Дорога с декоративными фонарями тянулась вперёд, по обе стороны её тесно обступали деревья — когда-то это было место для прогулок или велосипедных поездок, а теперь всё сверху было затянуто маскировочной сетью. Сначала казалось, что дорога пуста. Но по мере того как они углублялись в лес, становилось ясно, что вдоль троп, уходящих вправо и влево, под деревьями скрывается основная деятельность полка: палатки для хранения, палатки для испытаний, десятки машин, дюжина ракет, укрытых брезентом и спрятанных в тени. В сыром воздухе разносились крики, гул генераторов и рев заводимых моторов.

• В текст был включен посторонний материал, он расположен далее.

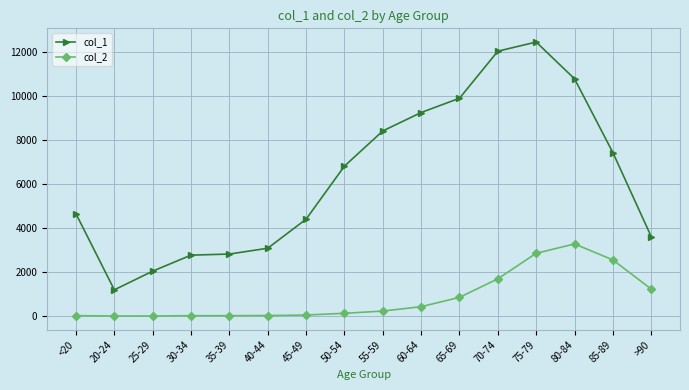

What is the label of the 5th point from the right?

70-74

Бивак перестал задавать вопросы и теперь шагал вперед с нетерпением. Слева от них земля резко уходила вниз. Сквозь ветви поблёскивало озеро, тусклое, как олово, с островком и декоративным домиком для лодок. Когда они обогнули плавный поворот дороги, Граф поднял руку, подавая сигнал остановиться.

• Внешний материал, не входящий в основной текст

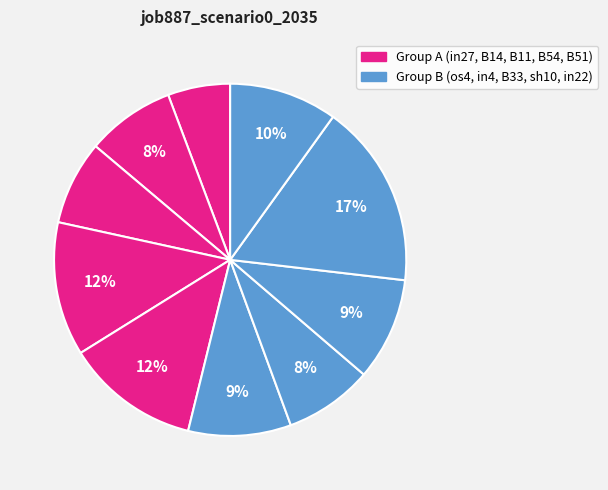

How many slices are in this pie chart?

10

Двумястами метрами дальше, в центре просеки, едва различимая сначала из-за рваной зелено-коричневой маскировки, вертикально стояла Фау-2, установленная на своей пусковой платформе. Вокруг — ни души, только стальная мачта, к которой ракету соединял электрический кабель. Ничто не двигалось. Тонкая струйка пара беззвучно выходила из верхней части бака с жидким кислородом, конденсируясь в туманном воздухе, словно дыхание. Казалось, будто они наткнулись на какое-то огромное и великолепное дикое животное.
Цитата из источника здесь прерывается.